Baseball reminded us last night of why America’s past time will still and may always be better than football in America. In the waning moments of epic collapses provided by the Boston Red Sox and Atlanta Braves we were shown what makes baseball great. In a world of full of instant replays, 1 day playoffs, and 3 day negotiations of gazillion dollars contracts baseball stands out for getting it right.
Uncle Ben’s Minute Rice surprisingly takes 10 minutes to make(read the box). Ramon Noodles takes 5 minutes to “cook”. Elway’s “Drive” took less than 10 minutes. Montana to Clark took a few seconds. While many of the greatest moments in football take several seconds to a couple of minutes to occur they pale in comparison to the length of baseball’s. The American public didn’t have to wait several seconds for Hanks Aaron’s 715th home-run to fly over the wall at Atlanta’s Fulton-County Stadium. Sports fans had to wait the 20 years and 6 days of Aaron’s career before that fateful day to see it happen. In another instance it took Hall of Famer Rickey Henderson 12 years and 23 days to break Lou Brock’s all time stolen bases record in 1991. Not exactly Montana to Clark.
The revenue and ratings keep going up for the NFL. Baseball may have some catching up to do but, only in those categories. While the NFL celebrated their birth in 1920, Major League Baseball was already 45 years old. The legend and lore which surrounds America’s past time dwarfs the NFL’s. The NFL is a modern day Roman Coliseum for America with all the violence and trimmings without WWE’s daytime soap drama to go along with it. Major League Baseball has been and will remain America’s continually Shakespearean nod to sport. While the gladiator image is placed upon the modern day football player who is looking to reach new conquests and touch the limit of our psyche with bone jarring hits, the baseball player stands in stark contrast. Long past is the days where one could look West and see the lean, hardened, weathered cowboy striking out to new frontiers. One can imagine a man looking towards a sun baked land hoping to see redemption and a new start in a unfamiliar place. That idealistic image of the quintessential frontiersman hardened by the battles of life has now been replaced in many aspects by the silhouette of a pitcher. He is already aged beyond his years by the baseball diamond which engulfs him. He stand in the loneliness of mound and a monumental task that stands before him 60 feet away. It’s a hearkening call back to days of dueling pistols and chivalry that went to the way side with the advent of steam engines. Beneath the visible current of fans, media, and the many distractions there is more than a pitcher or batter that stands before us. What undercurrent that runs beneath the visible is an aged old one. A man who stands before all the world to see fighting his demons, his past, his age, and his time seeking redemption or looking to prove his own worth. The reason we remember names like Kirk Gibson, Hank Aaron, Aaron Boone, and Bobby Thomson is the same reason why baseball will always be a giant in the American psyche.
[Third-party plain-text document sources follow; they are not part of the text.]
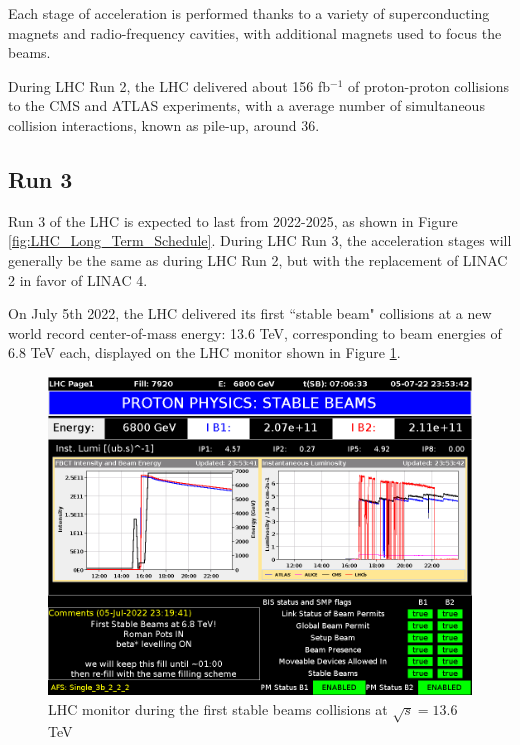 Each stage of acceleration is performed thanks to a variety of superconducting magnets and radio-frequency cavities, with additional magnets used to focus the beams.

During LHC Run 2, the LHC delivered about 156 fb$^{-1}$ of proton-proton collisions to the CMS and ATLAS experiments, with a average number of simultaneous collision interactions, known as pile-up, around 36. 


\subsection{Run 3}

Run 3 of the LHC is expected to last from 2022-2025, as shown in Figure \ref{fig:LHC_Long_Term_Schedule}. During LHC Run 3, the acceleration stages will generally be the same as during LHC Run 2, but with the replacement of LINAC 2 in favor of LINAC 4. 

On July 5th 2022, the LHC delivered its first ``stable beam" collisions at a new world record center-of-mass energy: 13.6 TeV, corresponding to beam energies of 6.8 TeV each, displayed on the LHC monitor shown in Figure \ref{fig:LHCMonitor_first13p6TeV}. 

\begin{figure}[H]
    \centering
    \includegraphics[width=\textwidth]{Images/LHC/First_13p6TeV_Collisions.png}
    \caption{LHC monitor during the first stable beams collisions at $\sqrt{s} = 13.6$ TeV}
    \label{fig:LHCMonitor_first13p6TeV}
\end{figure}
While the St. Louis Cardinals and Tampa Bay Devil Rays celebrated their improbably redemption we were reminded about what makes this game so great. Somewhere in one of the losing dugouts is a man who’s personal loss and battle is yet to be finished. That player’s eventual triumph and resurrection would be what William Shakespeare would write about. Luckily for us, we will be able to see it played out on one of America’s holiest places, the baseball diamond. When that fateful day comes, it will be something that will fall into legend and lore, that no other sport will be able to come close to.